** AUFGABE 1 **
Schreibe alle wörtlichen Äußerungen heraus, die im Artikel über Stoppok in Anführungszeichen stehen.
** AUFGABE 2 **
Schreibe den Artikel über den Musiker Stoppok im Anschluss an seinen letzten Satz weiter.

** AUSZUG ZUM LESEN **
· · ·

Selbst ist der Songwriter: Nach einem Intermezzo bei der Musikindustrie vertraut Stoppok, der letzte Deutschrocker mit Humor, lieber wieder ganz auf die eigenen Fähigkeiten – Mut zu Fehlern inklusive

Kein Konzern würde ein so schlimmes Cover wie das seiner neuen CD zulassen

von CHRISTIAN BECK

„Das schaff ich gerade noch selbst!“ Schnurgeradeaus ist sein von Folklore aller Art wärmstens unterfütterter Singer/Songwriter-Rock. Und so schnurgeradeaus führte auch Stefan Stoppoks Reise in die künstlerische Unabhängigkeit. Wie es sich schon vor fünf Jahren beim ersten Interview abgezeichnet hatte, als er noch beim Musikkonzern Sony unter Vertrag war: Ob der nette Mitarbeiter der Plattenfirma ihn denn am Flughafen abgeholt habe? „Abgeholt?“ Na ja, wie Plattenkonzerne es mit den Sensibelchen, die bei ihnen unter Vertrag stehen, normalerweise eben so zu tun pflegen?! „Also hör mal! Ein Taxi zum Hotel?“ Schafft Stefan Stoppok gerade noch selbst!

· · ·

** VORLIEGENDE ANGABEN **
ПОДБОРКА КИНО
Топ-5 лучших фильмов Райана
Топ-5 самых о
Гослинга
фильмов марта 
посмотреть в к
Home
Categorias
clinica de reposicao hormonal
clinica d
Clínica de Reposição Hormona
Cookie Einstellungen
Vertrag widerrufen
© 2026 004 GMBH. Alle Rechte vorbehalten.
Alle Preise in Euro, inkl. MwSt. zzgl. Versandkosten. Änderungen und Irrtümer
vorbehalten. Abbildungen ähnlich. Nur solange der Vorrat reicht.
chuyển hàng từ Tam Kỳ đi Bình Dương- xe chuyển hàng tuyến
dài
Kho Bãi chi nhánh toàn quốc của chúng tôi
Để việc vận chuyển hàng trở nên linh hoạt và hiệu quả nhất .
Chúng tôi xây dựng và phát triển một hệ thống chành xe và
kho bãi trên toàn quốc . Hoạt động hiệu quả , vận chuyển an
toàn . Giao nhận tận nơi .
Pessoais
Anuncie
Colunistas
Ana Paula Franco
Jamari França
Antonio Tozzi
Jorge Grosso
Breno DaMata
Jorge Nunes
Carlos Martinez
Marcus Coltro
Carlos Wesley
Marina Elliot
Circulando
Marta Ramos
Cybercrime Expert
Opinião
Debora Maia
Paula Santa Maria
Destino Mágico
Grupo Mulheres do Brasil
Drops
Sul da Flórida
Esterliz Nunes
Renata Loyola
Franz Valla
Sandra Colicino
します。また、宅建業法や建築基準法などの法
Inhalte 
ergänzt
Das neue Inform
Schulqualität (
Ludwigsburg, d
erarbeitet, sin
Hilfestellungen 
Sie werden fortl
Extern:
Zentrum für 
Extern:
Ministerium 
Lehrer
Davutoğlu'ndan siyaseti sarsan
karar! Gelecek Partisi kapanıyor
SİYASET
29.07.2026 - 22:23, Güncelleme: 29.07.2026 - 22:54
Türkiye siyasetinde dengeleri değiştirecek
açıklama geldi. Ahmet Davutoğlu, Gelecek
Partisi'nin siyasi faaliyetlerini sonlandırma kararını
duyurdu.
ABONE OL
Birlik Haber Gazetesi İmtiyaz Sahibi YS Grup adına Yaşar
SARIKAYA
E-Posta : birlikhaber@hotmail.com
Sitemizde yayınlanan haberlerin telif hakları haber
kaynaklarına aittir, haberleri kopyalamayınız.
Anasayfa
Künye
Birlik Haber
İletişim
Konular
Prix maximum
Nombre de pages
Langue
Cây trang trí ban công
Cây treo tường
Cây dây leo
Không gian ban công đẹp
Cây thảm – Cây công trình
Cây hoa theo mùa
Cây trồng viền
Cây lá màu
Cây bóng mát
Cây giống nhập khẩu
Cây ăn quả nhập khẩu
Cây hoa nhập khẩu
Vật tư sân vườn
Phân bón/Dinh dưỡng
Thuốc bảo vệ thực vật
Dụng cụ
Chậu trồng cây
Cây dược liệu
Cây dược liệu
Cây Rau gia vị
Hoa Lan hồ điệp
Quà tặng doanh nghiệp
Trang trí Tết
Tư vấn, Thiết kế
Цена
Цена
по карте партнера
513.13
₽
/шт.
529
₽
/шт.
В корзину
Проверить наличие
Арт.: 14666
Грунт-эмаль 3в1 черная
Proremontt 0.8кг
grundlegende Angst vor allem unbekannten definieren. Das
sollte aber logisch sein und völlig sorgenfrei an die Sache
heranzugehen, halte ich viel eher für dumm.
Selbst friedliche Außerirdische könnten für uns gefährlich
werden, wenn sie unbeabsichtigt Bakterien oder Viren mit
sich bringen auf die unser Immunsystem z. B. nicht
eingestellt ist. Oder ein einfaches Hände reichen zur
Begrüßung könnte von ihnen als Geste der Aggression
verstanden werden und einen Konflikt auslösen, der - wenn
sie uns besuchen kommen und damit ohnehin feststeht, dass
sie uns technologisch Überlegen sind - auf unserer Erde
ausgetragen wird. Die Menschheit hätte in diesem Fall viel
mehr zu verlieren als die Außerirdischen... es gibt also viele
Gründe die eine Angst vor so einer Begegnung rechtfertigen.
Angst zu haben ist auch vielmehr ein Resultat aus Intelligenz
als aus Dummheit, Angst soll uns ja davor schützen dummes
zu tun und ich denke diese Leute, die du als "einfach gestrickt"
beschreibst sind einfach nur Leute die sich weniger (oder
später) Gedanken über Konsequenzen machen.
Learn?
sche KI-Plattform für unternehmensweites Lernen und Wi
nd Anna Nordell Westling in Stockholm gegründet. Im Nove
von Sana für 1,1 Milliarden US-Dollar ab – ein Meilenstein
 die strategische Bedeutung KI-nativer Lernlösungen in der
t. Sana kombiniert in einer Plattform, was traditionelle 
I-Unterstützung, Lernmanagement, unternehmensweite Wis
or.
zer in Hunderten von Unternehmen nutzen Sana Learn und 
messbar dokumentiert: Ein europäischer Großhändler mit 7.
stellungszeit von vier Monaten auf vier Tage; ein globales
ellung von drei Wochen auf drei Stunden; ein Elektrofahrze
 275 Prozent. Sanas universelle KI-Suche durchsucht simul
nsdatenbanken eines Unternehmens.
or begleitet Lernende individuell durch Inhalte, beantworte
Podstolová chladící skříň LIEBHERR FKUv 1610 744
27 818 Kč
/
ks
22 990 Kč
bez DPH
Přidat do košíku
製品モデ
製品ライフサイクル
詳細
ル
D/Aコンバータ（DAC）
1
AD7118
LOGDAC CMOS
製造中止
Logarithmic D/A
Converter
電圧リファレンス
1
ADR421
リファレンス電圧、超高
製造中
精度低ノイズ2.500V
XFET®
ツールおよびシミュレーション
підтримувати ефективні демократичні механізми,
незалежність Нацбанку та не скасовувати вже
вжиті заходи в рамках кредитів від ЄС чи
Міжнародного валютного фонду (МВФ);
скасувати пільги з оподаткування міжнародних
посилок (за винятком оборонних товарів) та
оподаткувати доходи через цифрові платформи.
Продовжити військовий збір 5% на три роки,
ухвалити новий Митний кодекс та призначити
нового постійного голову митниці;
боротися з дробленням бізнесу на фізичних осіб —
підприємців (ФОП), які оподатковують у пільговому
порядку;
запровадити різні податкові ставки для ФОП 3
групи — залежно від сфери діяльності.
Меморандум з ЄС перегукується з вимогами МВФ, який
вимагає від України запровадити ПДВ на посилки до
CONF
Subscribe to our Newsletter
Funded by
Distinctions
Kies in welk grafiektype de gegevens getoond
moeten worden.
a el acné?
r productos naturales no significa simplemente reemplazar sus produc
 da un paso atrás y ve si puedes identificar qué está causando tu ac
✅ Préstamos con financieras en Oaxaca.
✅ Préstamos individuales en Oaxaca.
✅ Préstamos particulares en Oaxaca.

· · ·

** ANTWORTFELD 1 **
„Das schaff ich gerade noch selbst!“
„Abgeholt?“
„Also hör mal! Ein Taxi zum Hotel?“

** ANTWORTFELD 2 **
Das gilt auch, beim stilsichersten und humorvollsten aller Deutschrocker von Rang, auch für: Platten einspielen, Platten produzieren, Platten verlegen, Platten vertreiben, und inzwischen sogar Platten layouten. Warum? Weil es beim Unplugged-Duo Stoppok plus Worthy vor zwei Jahren einfach gar nicht anders ging, wollte man das gemeinsame Album „Grundvergnügen“ zwischen Probenphase und Tour doch noch rechtzeitig gepresst und verpackt an die Stände bekommen. Weil sich die Profite, wenn auf dem Weg vom Instrument zum HiFi-Rack keine Plattenfirma mehr die Hand aufhält, zugunsten der Künstler vervielfachen. Und weil wahrscheinlich kein Konzern der Welt ein Cover-Artwork wie den Stoppok mit dem blauen Gesicht von „w.e.l.l.n.e.s.s.“, seinem neuen Album, zulassen würde.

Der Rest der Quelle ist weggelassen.